Well, not really. I think what we are witnessing is just how much we have forgotten what the House of Representatives is supposed to be like. As I said over in the comments at TGE:

“Uh, what if they simply thought it was a crappy bill? Maybe they didn’t want to be stampeded into doing ’something!’ at the expense of doing ‘the right thing.’

“That is what makes Brooks’ statements so silly. Sure, average people feel anxious about the economy, but that doesn’t mean they want Congress to do something stupid just so they can say they did ’something.’

“And hell, if the Democrats actually believed this was the right thing to do they might have tried fighting for it. Obviously, they didn’t…so what does that say about the legislation?

“Besides, does Brooks really think that the calls, letter and emails that were flooding into elected officals offices (running 100-1 or more AGAINST this bailout) were really just the ideological wing of the Republican party? Thats just stupid.

“As for Madison, he didn’t have ideologies in mind because ideologies, as we think of them, were not an intellectual category back then. The idea of ‘faction’ is much more closely related to ruling political coalitions, in the Roman Republican sense. Indeed, Madison was a better (small ‘d’) democrat than you give him credit for. I really don’t think he would have had a problem if members of the House listened more closely to their constituents than other branches of government. Hell, if we are going to base this on the Federalist Papers, shouldnt we expect the Senate to go forward in a more august and thoughtful manner? (The answer is ‘yes’ they are supposed to do just that.) But did they? NO! They refuse to even begin the process by voting up or down on this measure. And why is that? Basically they are cowards who don’t want to get exposed during an election year.

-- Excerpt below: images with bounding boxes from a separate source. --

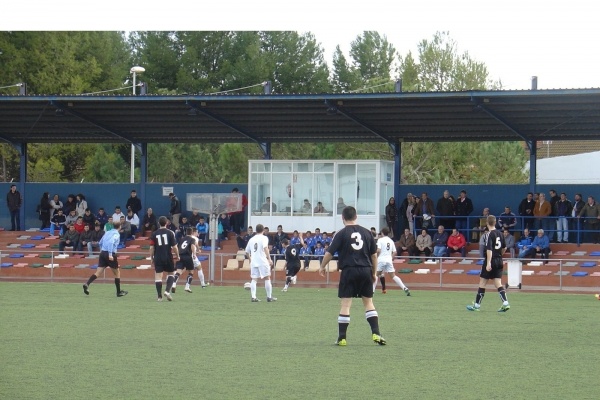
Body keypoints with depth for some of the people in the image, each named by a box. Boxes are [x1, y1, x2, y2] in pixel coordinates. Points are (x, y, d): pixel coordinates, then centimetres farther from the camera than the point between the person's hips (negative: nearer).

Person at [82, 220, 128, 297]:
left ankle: (87, 284, -23)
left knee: (98, 273, -1)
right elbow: (111, 242, -23)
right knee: (117, 273, 11)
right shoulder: (116, 234, -6)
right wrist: (110, 254, -27)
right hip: (110, 255, -6)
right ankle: (119, 292, 16)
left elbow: (100, 243, 23)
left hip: (102, 253, 6)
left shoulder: (107, 232, 15)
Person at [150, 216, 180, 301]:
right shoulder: (170, 233, -3)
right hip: (168, 257, -1)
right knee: (170, 274, 15)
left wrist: (152, 258, 10)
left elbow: (151, 248, 0)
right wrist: (177, 256, 9)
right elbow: (174, 247, -5)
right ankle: (167, 291, -5)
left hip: (158, 258, 1)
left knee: (158, 276, 3)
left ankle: (159, 296, 0)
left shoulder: (154, 234, 1)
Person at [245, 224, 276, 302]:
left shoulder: (251, 239, 14)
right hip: (262, 261, -5)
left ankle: (253, 297, -5)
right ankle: (269, 297, 4)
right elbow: (265, 248, -18)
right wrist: (269, 259, -22)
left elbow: (247, 251, 19)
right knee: (267, 278, 3)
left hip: (253, 261, 5)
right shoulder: (264, 238, -2)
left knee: (254, 279, 4)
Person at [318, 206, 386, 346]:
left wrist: (322, 267, 12)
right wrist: (374, 273, 21)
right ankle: (376, 333, 5)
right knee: (369, 302, 13)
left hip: (349, 271, -3)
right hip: (366, 270, 3)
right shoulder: (367, 232, 8)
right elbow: (374, 254, 11)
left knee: (345, 304, -1)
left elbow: (329, 253, -4)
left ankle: (341, 338, 1)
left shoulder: (341, 234, -4)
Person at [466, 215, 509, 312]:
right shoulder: (500, 234, 9)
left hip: (491, 260, -6)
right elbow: (504, 248, 21)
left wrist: (488, 263, -26)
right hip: (499, 262, 6)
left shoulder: (488, 234, -13)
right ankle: (505, 303, -10)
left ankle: (477, 305, 10)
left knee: (482, 283, 4)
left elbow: (489, 249, -22)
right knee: (498, 283, 5)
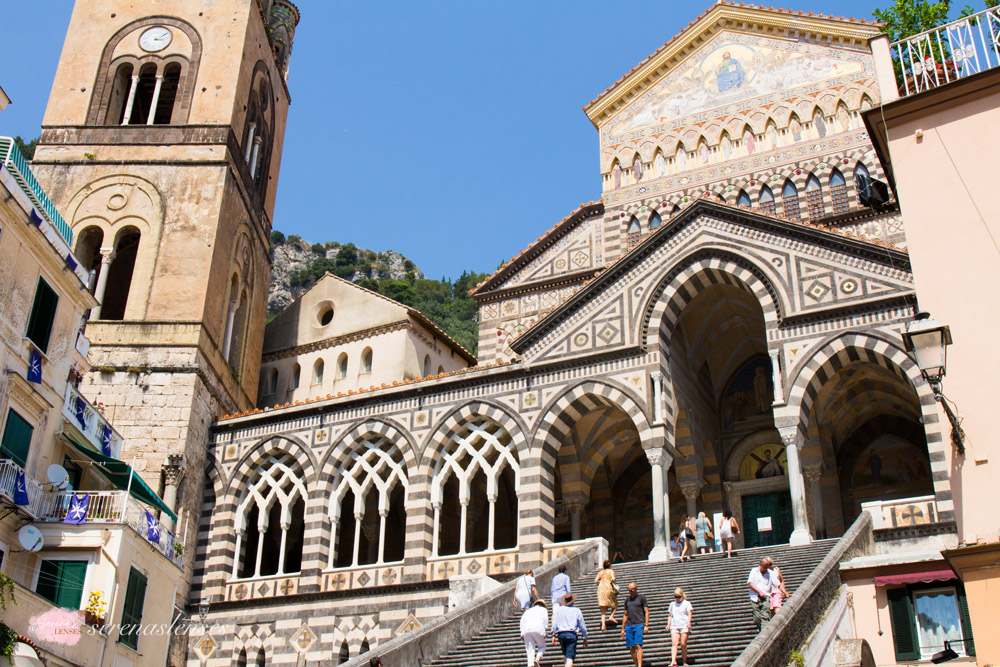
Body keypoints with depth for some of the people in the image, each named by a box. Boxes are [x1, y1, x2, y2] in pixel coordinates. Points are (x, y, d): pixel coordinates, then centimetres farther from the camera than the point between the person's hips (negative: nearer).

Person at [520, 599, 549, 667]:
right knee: (542, 646, 12)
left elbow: (522, 620, 21)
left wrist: (522, 633, 15)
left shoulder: (528, 611, 34)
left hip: (526, 630, 3)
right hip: (538, 629, -3)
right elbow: (545, 619, 7)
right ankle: (537, 659, -15)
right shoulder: (543, 609, 25)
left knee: (530, 649, 1)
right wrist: (545, 630, 4)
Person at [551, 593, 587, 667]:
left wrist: (553, 635, 6)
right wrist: (585, 639, 18)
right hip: (572, 634, -2)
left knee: (566, 654, 23)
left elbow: (554, 623, 3)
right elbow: (582, 626, 9)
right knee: (570, 657, -7)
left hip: (561, 634, 3)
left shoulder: (559, 609, 10)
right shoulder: (577, 611, 6)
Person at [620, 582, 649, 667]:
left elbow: (646, 612, 3)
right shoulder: (627, 599, 19)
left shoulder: (641, 598, 7)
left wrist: (646, 625, -8)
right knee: (631, 648, 1)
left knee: (638, 645, -16)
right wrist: (623, 628, 20)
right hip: (629, 626, 5)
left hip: (639, 624, -5)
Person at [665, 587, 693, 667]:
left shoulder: (686, 603, 8)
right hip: (674, 627, 3)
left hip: (684, 626, -3)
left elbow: (689, 614, -1)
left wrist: (688, 623, -17)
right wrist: (668, 624, 11)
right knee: (674, 643, -14)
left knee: (683, 644, -7)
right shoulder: (672, 604, 20)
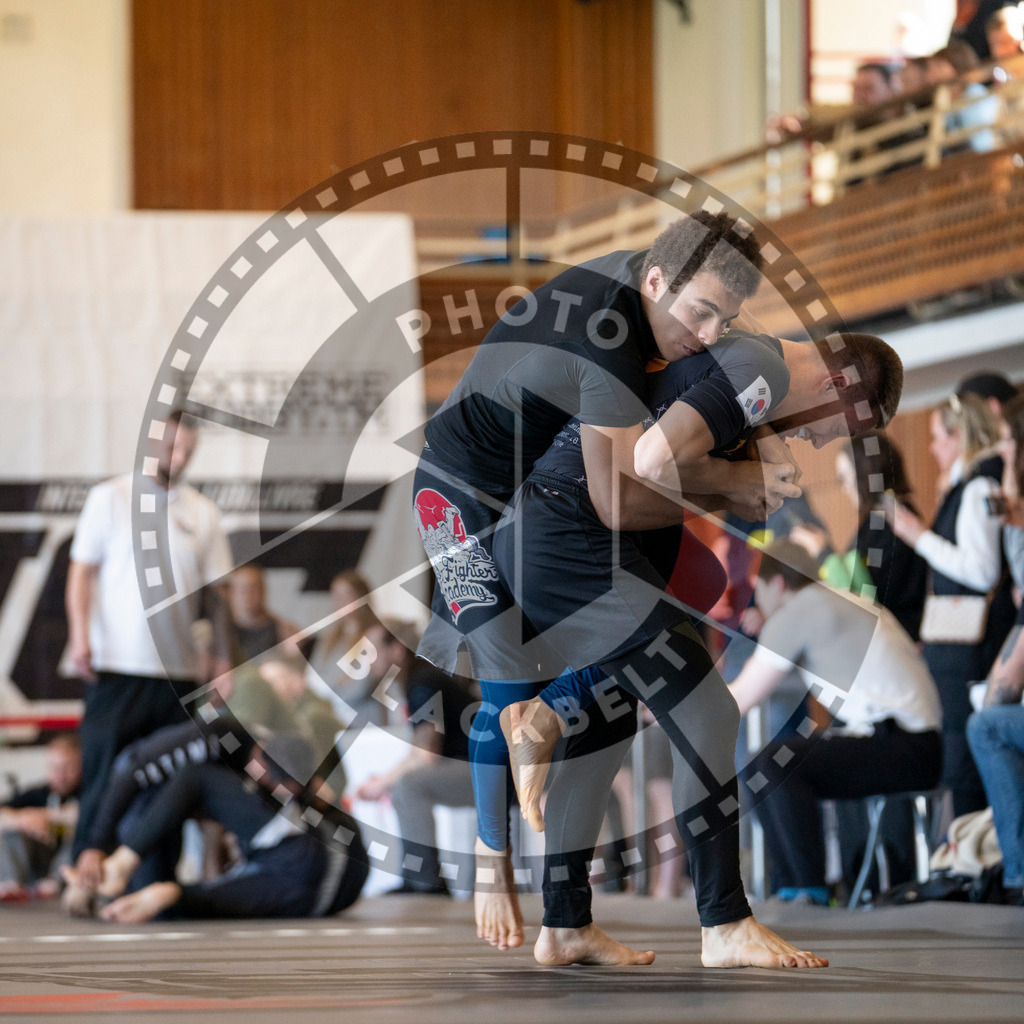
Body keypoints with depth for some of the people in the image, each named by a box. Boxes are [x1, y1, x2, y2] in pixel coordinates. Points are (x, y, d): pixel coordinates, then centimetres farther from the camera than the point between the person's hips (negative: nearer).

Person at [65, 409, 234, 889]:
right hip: (117, 664, -3)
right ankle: (86, 869, -5)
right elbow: (81, 571, 3)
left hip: (178, 669, 3)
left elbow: (214, 589, 14)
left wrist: (222, 656, 7)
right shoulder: (110, 498, 6)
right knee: (106, 769, -7)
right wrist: (80, 635, -9)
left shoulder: (203, 512, 13)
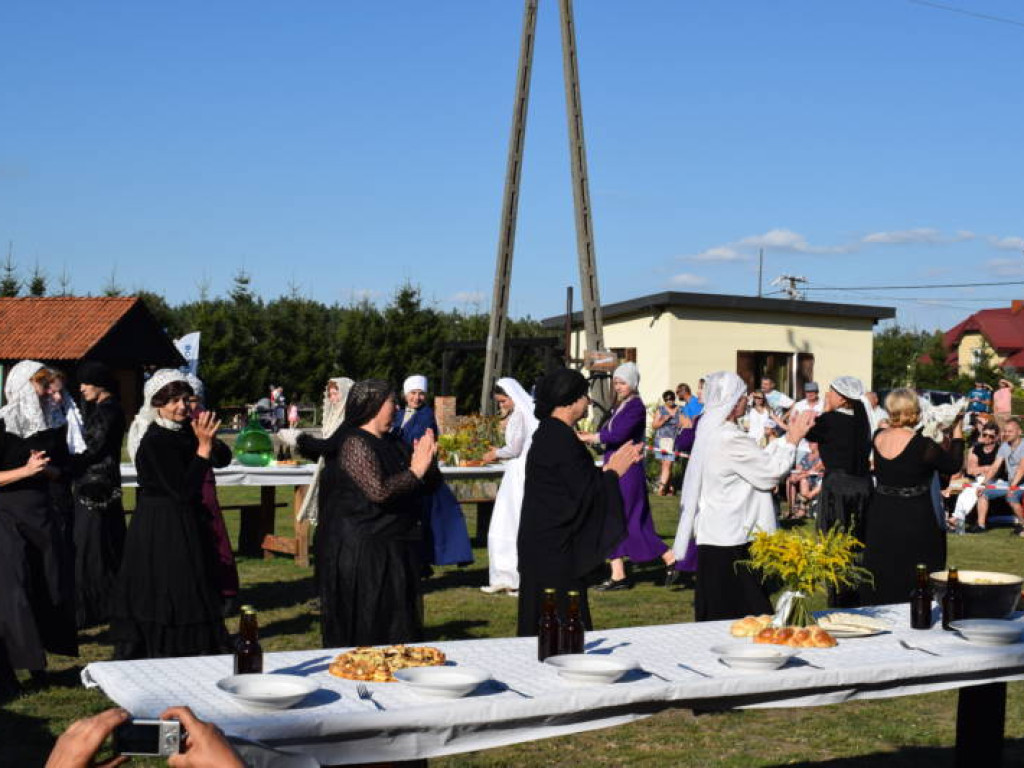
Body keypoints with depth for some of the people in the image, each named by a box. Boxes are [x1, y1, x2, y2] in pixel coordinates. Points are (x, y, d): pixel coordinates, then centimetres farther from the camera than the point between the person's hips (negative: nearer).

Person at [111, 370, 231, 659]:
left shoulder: (184, 429, 4)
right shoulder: (154, 441, -19)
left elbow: (223, 459, 2)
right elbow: (184, 490, -23)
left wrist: (209, 439, -18)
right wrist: (204, 446, -26)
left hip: (185, 525, 9)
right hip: (162, 530, -9)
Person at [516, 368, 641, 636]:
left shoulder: (548, 434, 12)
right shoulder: (561, 439, -19)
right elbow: (584, 492, -19)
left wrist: (609, 468, 14)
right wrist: (613, 472, -4)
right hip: (555, 546, -10)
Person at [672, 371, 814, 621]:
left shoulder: (712, 430, 10)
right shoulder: (730, 439, -21)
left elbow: (760, 460, 15)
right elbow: (771, 472, -15)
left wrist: (788, 437, 14)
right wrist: (793, 440, -3)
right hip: (730, 540, -10)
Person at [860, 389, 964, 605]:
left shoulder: (878, 438, -3)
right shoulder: (923, 445, -19)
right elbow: (953, 465, -4)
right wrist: (957, 434, 9)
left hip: (880, 520, 5)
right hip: (915, 520, -5)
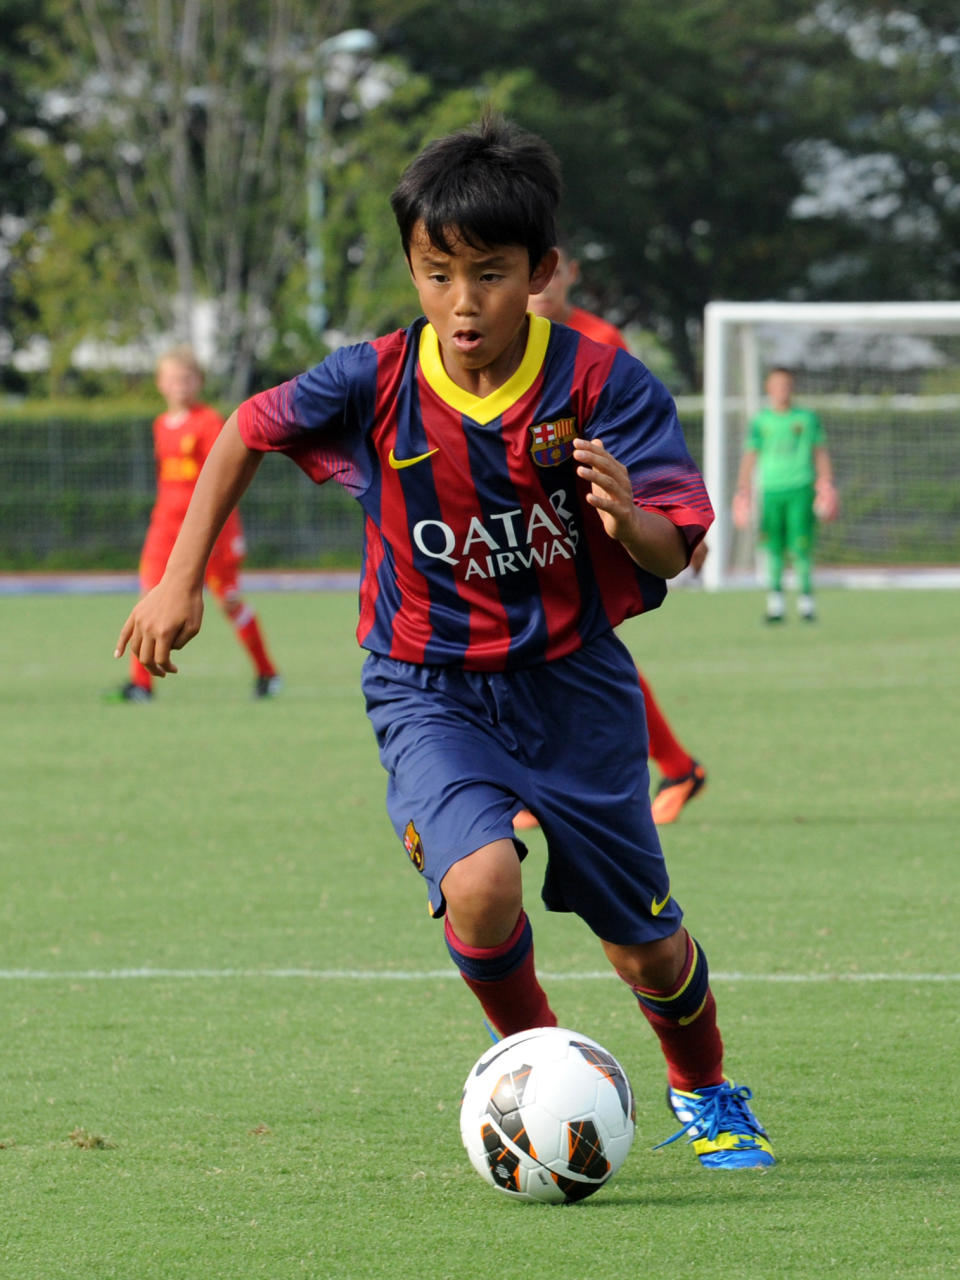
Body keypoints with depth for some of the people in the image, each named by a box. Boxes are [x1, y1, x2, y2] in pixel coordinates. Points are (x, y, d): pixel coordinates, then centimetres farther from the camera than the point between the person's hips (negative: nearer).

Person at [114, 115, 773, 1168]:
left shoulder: (603, 387, -16)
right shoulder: (374, 385, -13)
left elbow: (674, 551, -17)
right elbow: (246, 433, 5)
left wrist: (630, 518, -40)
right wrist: (180, 581, 2)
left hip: (572, 687, 1)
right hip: (430, 689, 0)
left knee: (648, 952, 9)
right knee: (482, 886, -29)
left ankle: (705, 1092, 44)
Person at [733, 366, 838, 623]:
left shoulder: (807, 418, 8)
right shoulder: (760, 422, 8)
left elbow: (820, 453, 12)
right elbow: (749, 457, 7)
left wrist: (827, 484, 1)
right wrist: (742, 492, -1)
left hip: (800, 489, -1)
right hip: (770, 490, 1)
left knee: (801, 545, -10)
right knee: (773, 547, -3)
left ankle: (806, 599, -1)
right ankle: (775, 603, 1)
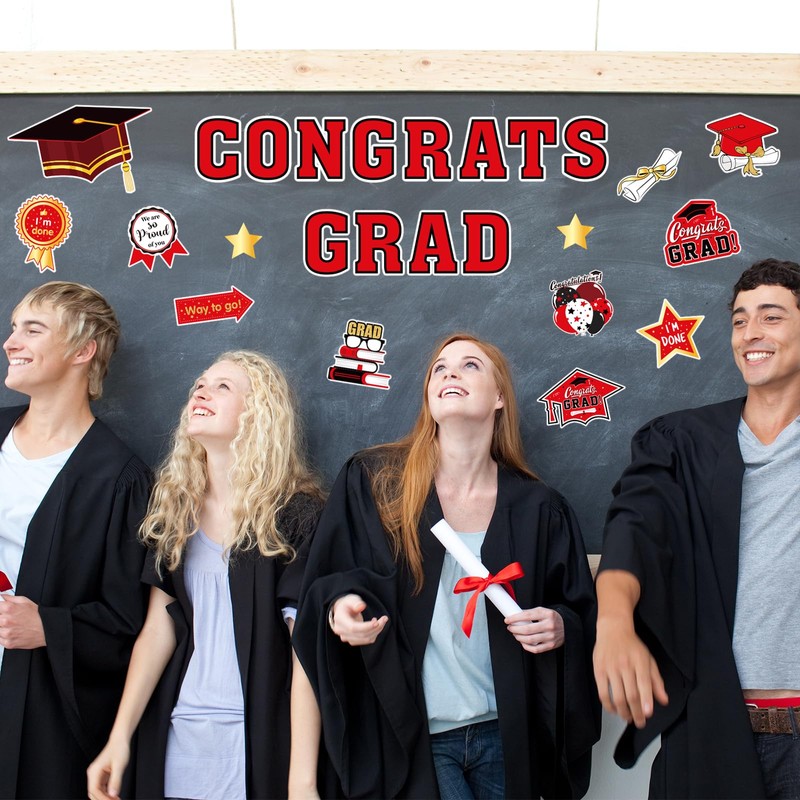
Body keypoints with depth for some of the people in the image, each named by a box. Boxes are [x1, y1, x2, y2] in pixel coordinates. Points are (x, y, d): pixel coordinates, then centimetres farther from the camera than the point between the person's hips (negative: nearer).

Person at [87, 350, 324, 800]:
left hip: (260, 738, -4)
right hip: (176, 734, 5)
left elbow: (307, 647, -14)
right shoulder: (174, 505, 4)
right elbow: (159, 626, 4)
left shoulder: (296, 513, -11)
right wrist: (120, 735, -2)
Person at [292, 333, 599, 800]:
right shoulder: (371, 482, -6)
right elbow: (325, 586, 0)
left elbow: (583, 616, 6)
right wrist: (340, 606, -21)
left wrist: (561, 628, -15)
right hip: (407, 733, -2)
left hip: (506, 737, 3)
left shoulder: (536, 508, -1)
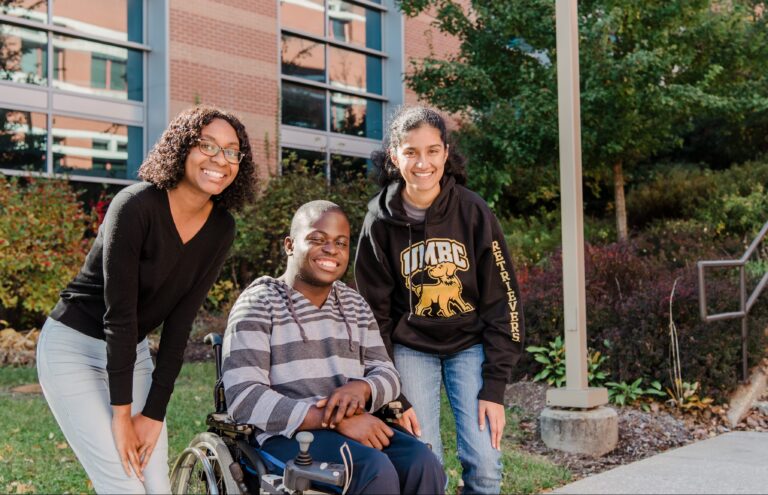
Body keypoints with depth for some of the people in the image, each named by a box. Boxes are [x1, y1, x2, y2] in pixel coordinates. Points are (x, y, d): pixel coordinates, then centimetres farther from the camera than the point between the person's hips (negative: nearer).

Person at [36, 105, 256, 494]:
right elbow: (119, 313, -23)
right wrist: (121, 415, -19)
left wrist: (154, 413, -9)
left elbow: (180, 320, -6)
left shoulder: (220, 229, -6)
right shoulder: (137, 206, -24)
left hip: (132, 353, 6)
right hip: (73, 347, -6)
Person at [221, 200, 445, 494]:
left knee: (422, 463, -22)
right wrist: (335, 419, -22)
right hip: (286, 434, -5)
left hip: (355, 427, 5)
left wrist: (361, 388, -15)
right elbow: (243, 398, -15)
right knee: (376, 469, -30)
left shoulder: (355, 305, 14)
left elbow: (387, 373, 12)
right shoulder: (259, 303, -5)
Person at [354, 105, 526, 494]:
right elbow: (375, 314, -4)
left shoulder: (473, 212, -11)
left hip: (470, 344, 0)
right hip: (411, 349, 0)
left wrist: (494, 387, -11)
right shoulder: (380, 222, -9)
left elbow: (502, 302, -8)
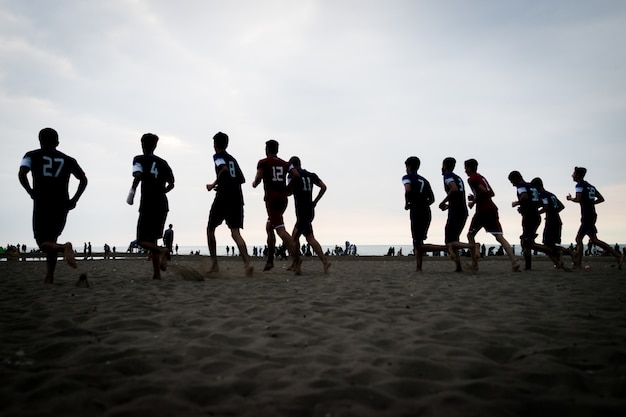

“It is the ruling elite, as a whole, of this country that is failing us so badly and not this or that party or ideological wing. Brooks will never recognize that because he is so emeshed within the elites’ pattern of thinking. For him the elites ARE the country, so what they say should go, and the rest of the American people should feel themselves lucky that the elite lower themselves to do our thinking for us.”

I could have gone on. There were spontaeous demonstrations against the bailout all over the country. Did you hear or see one break out in favor of it? The notion that it is illegitimate for the most representative body in our national government to pay attention to the people writ large is deeply anti-democratic. Indeed, we are being asked, yet again, to suspend the normal process of making legislation because the elite want the money quickly. When people starting asking why, the response amounted to, “You wouldn’t understand ‘why.’ But trust us, its for your own good.”

Brooks still isn’t sure why that wasn’t good enough for us.